Saturday, April 25th, 2009
by Monty Burn

A mortgage overpayment calculator lets you know how much you can save by paying a bit extra each month. If you can afford it.

The trick is to pay a little extra each month, say 600 if you usually pay 500.

The savings made at the end may stagger you. We’re talking thousands saved and years knocked off.

It’s difficult to give examples as everyone’s situation is different, it’s best if you put your own figures into an overpayment calculator and see what comes out.

As a general example though if you had a hundred thousand mortgage and had a 5% interest rate, you’d be paying about 580 a month.

If you could pay 680 every month your mortgage would be finished in just over 18 years and you’d save 20 grand in interest fees.

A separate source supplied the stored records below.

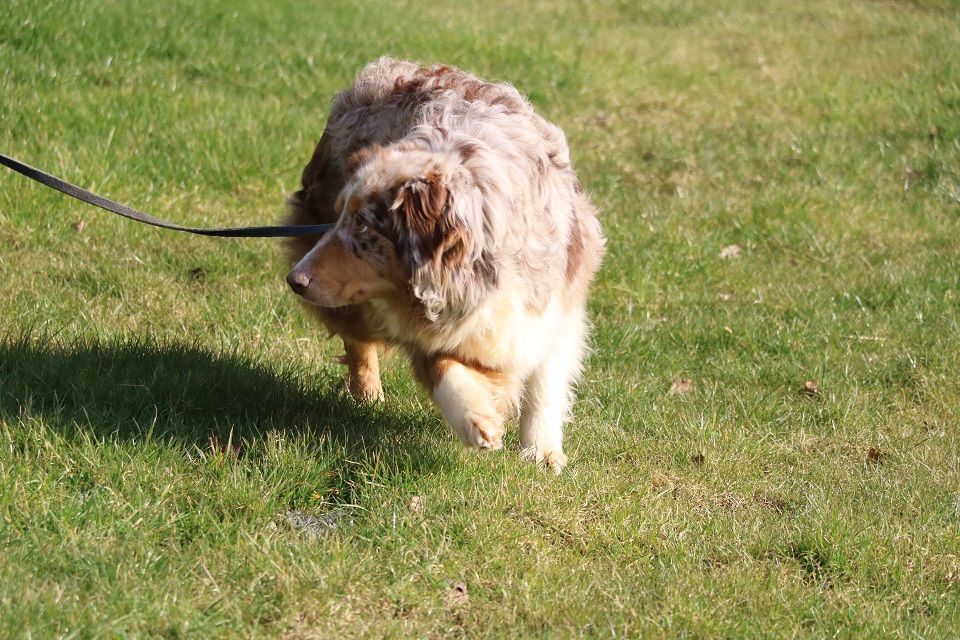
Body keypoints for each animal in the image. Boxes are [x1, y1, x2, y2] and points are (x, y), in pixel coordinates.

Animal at [282, 58, 604, 470]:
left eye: (364, 225)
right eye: (341, 218)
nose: (295, 279)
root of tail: (378, 71)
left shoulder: (556, 301)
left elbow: (545, 381)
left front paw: (541, 452)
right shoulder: (429, 315)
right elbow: (440, 367)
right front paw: (478, 420)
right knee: (357, 336)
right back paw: (367, 393)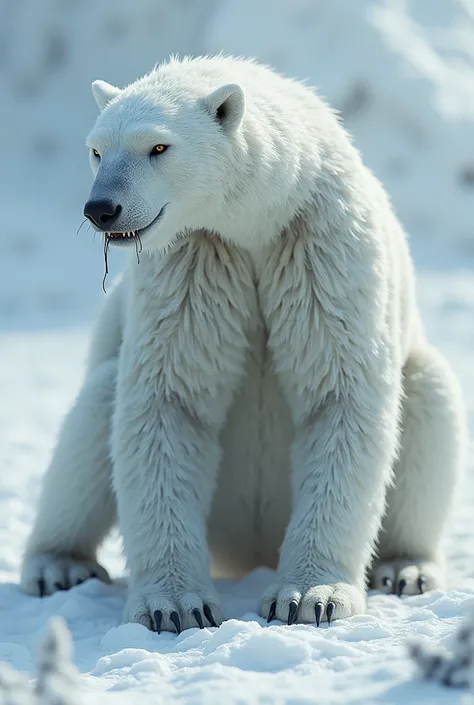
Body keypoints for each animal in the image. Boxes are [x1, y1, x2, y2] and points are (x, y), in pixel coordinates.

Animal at [20, 56, 464, 632]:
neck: (258, 220)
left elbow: (338, 395)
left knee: (430, 396)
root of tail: (252, 551)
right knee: (97, 407)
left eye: (157, 146)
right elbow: (171, 401)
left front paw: (310, 598)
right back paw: (57, 565)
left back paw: (406, 568)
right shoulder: (194, 261)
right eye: (97, 149)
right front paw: (176, 607)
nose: (102, 209)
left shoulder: (319, 247)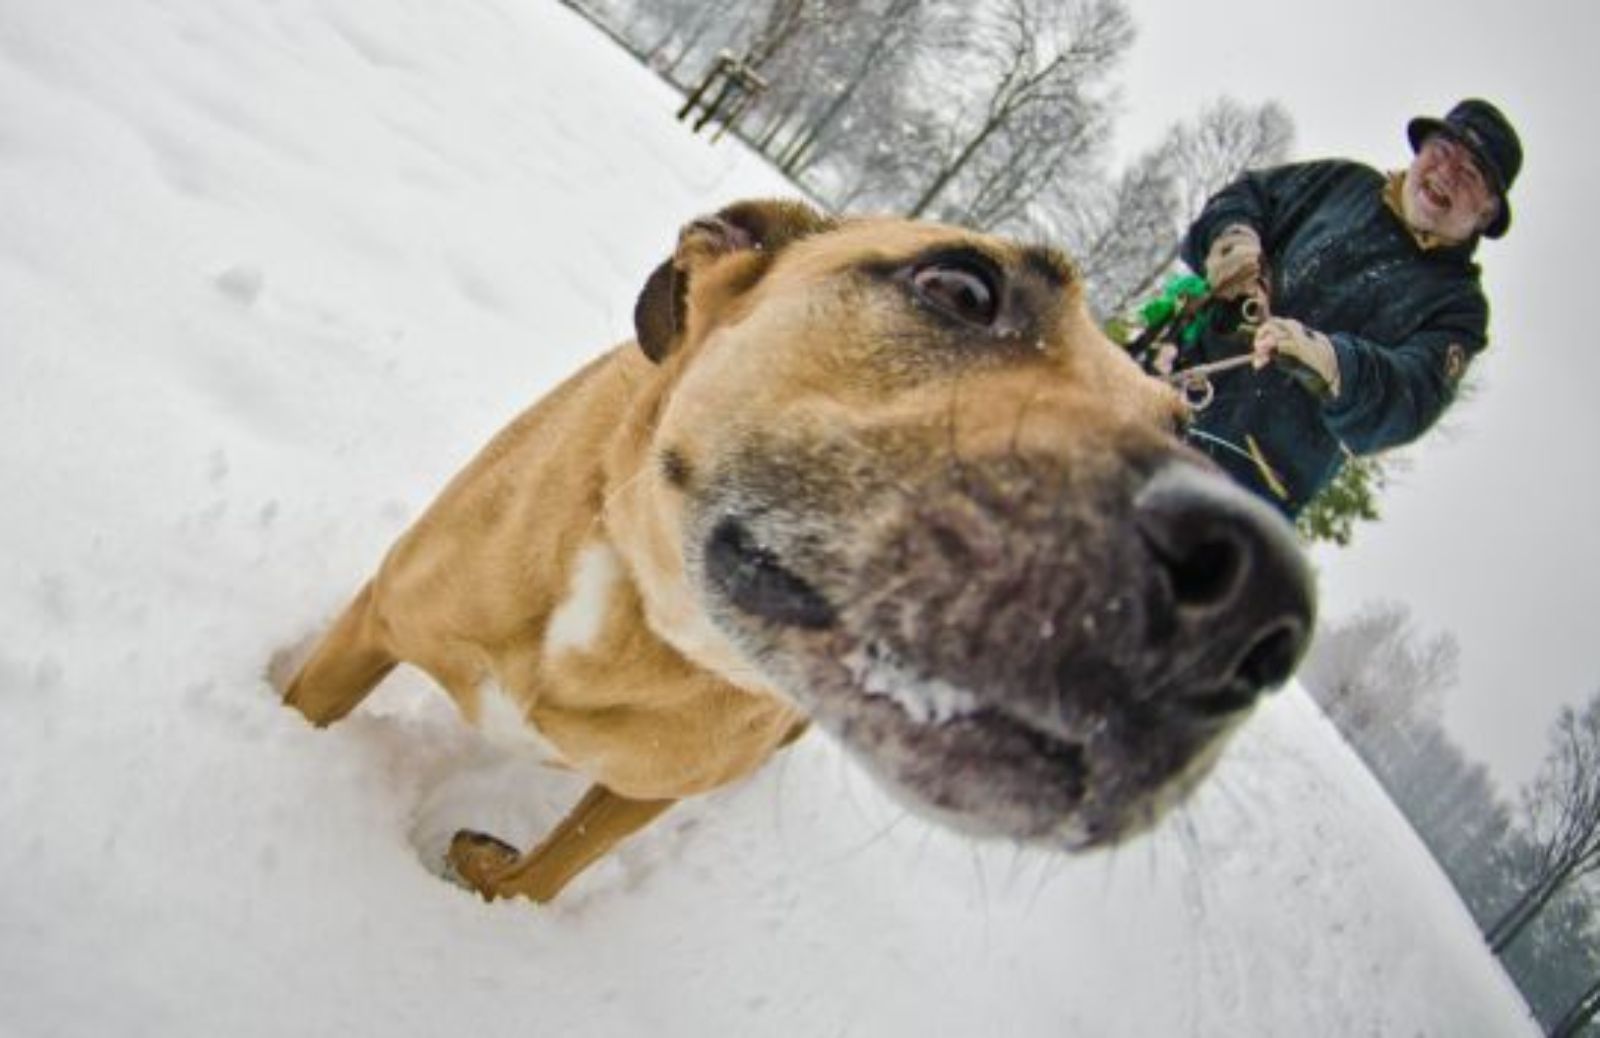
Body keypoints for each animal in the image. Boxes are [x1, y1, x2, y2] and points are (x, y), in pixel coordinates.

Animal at [284, 198, 1312, 902]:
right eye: (961, 287)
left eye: (1186, 428)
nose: (1262, 603)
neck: (636, 614)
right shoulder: (380, 621)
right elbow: (307, 709)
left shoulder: (641, 795)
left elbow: (545, 875)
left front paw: (489, 880)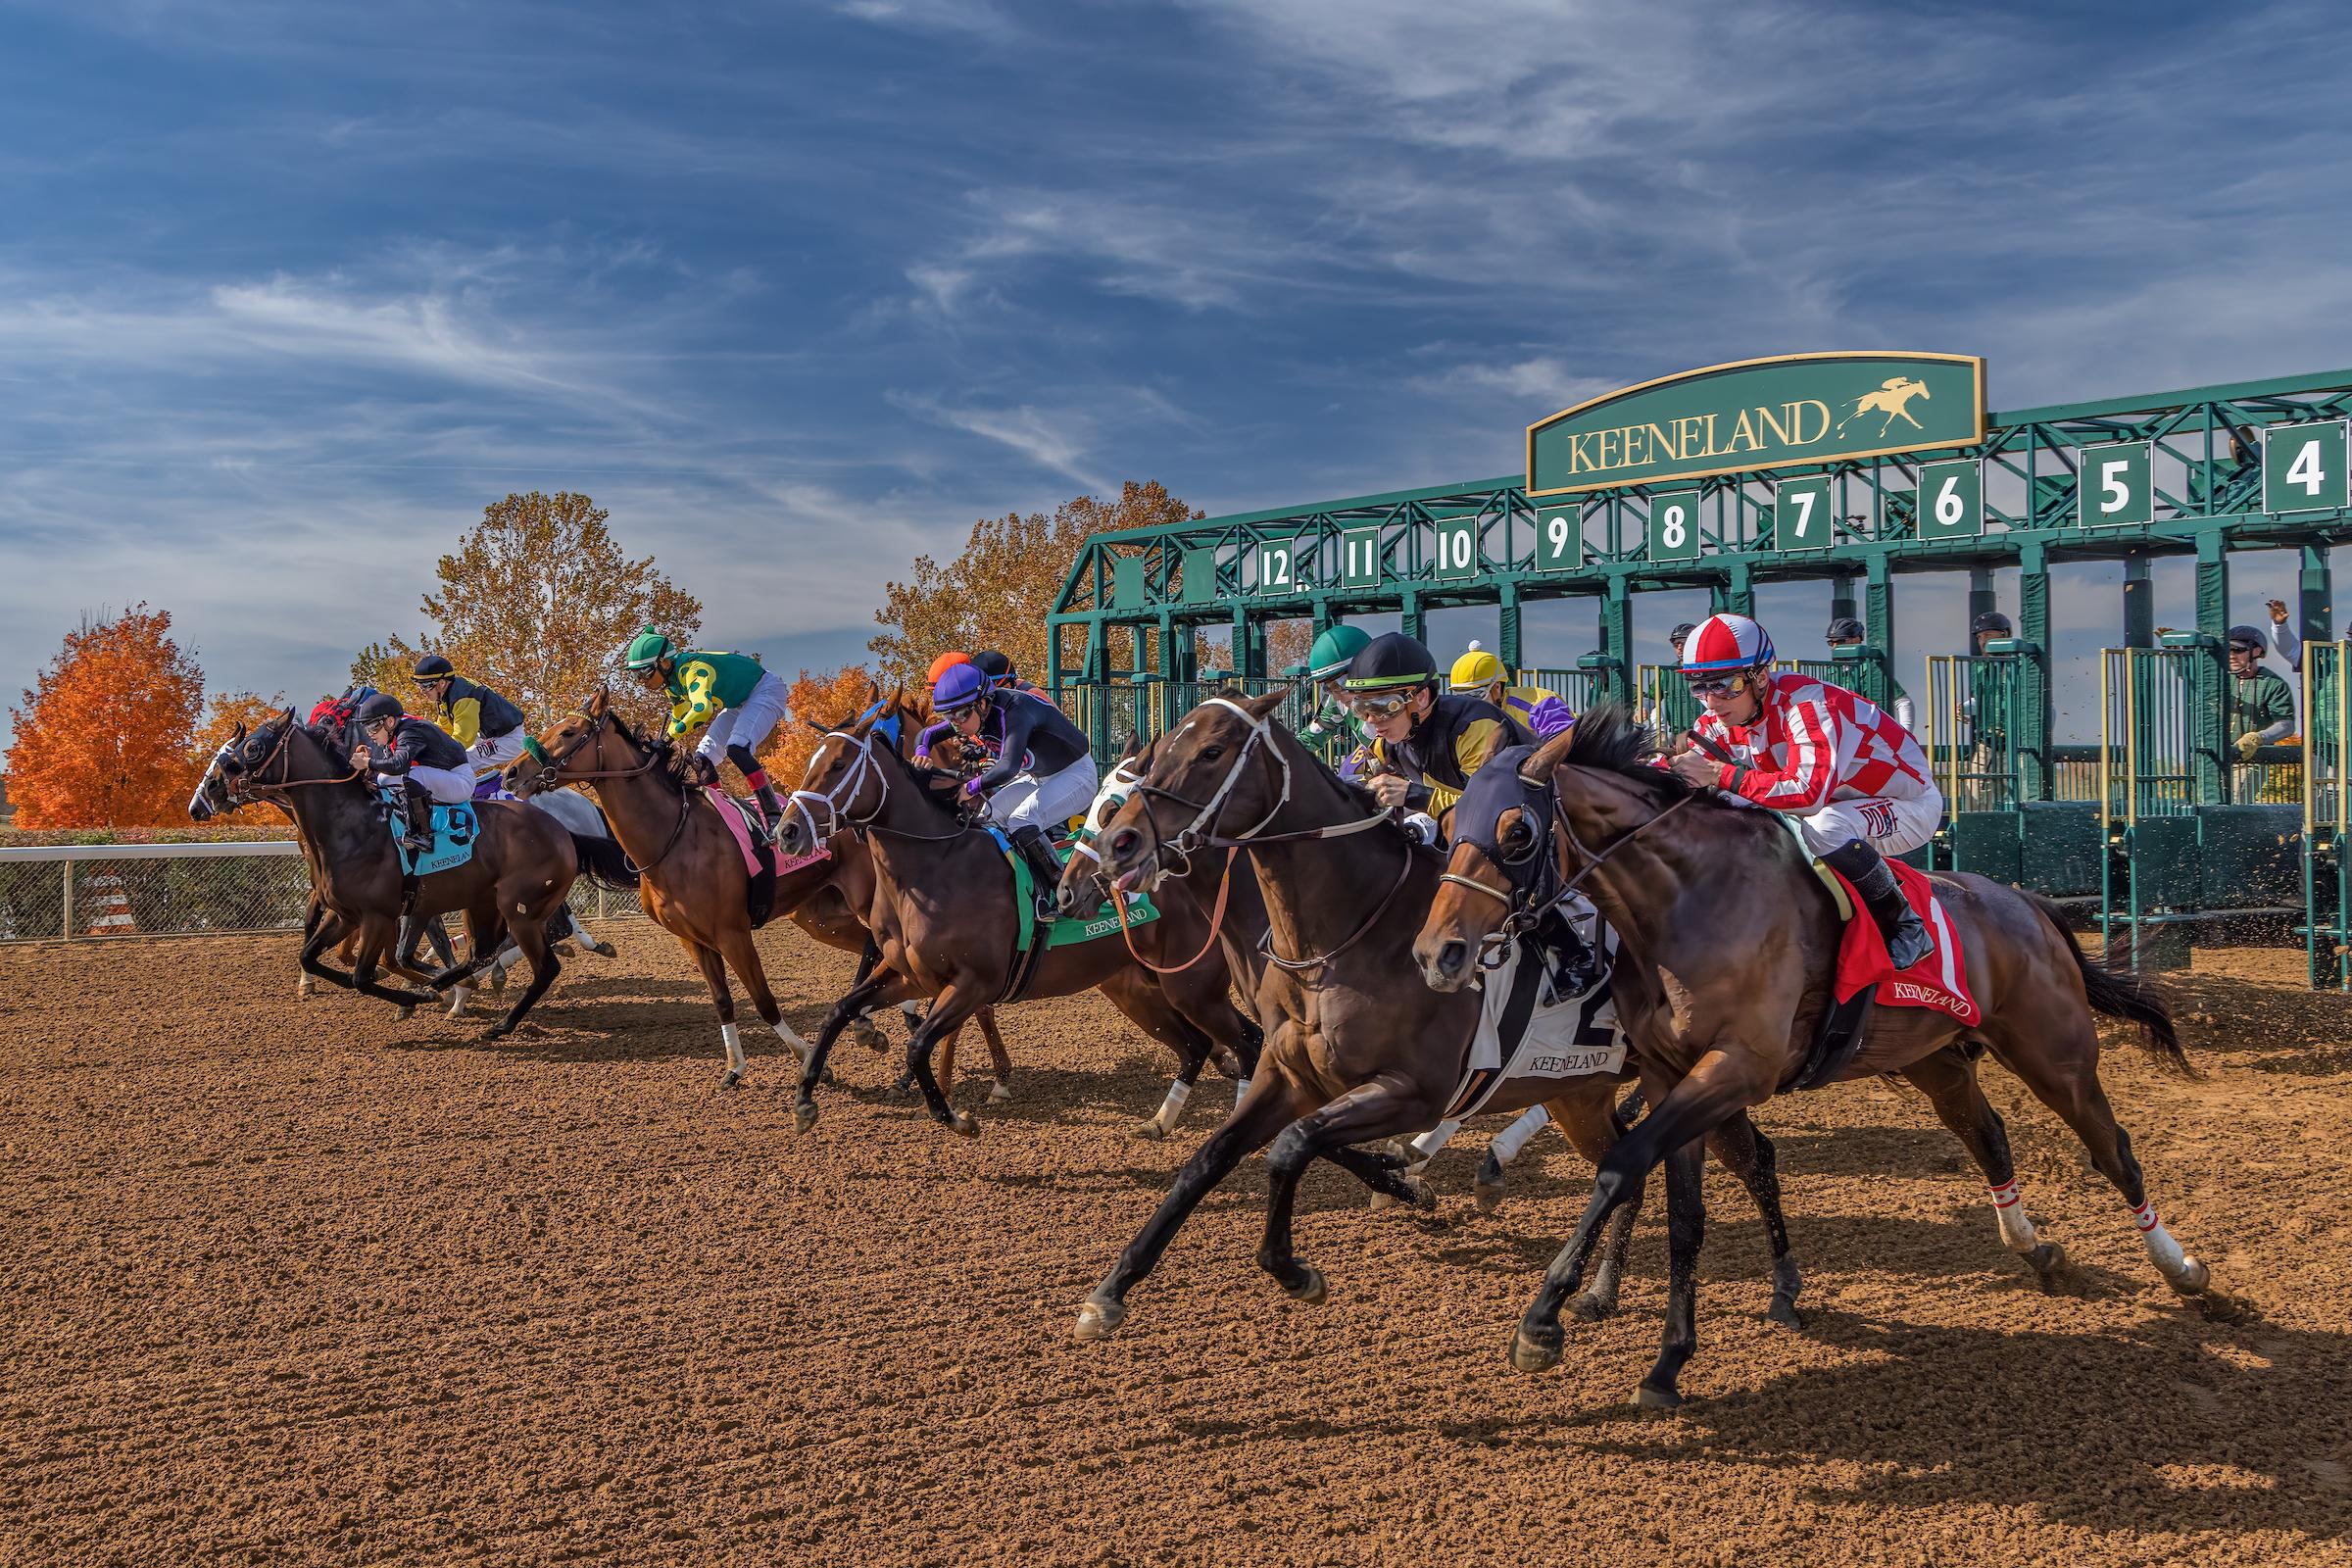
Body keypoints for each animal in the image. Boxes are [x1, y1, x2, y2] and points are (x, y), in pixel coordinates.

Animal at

Add into that you don’t have to pay anything for the last 6 years of an original 25 year deal.

I think that you should most certainly make overpayments if you can. The interest saved snowballs into huge savings later on.

I can give you another example, but paying 200 extra instead of 100. Yes this is much more but the savings are vast.

If you did pay this two hundred extra you would save almost ten years off the mortgage and save cash to the sum of 32 thousand. They are really eye opening figures.

The other bonus of course is the money you would save if you finished the mortgage early. You don’t have to pay anything for those last few years, and this could be a lot of money.

You could save yourself another 40 thousand because you aren’t paying the 580 per month for the last 6 years.

All these savings are going in your pocket and that’s got to be appealing.

We have been brainwashed over the years by the financial industry to believe we have to keep the mortgage for the agreed period but this is pure rubbish.

Would you keep your mortgage for 25 years if you became rich overnight? My guess is not, and with overpayments you can also reduce the length of your mortgage.

However, your lender won’t tell you any of this!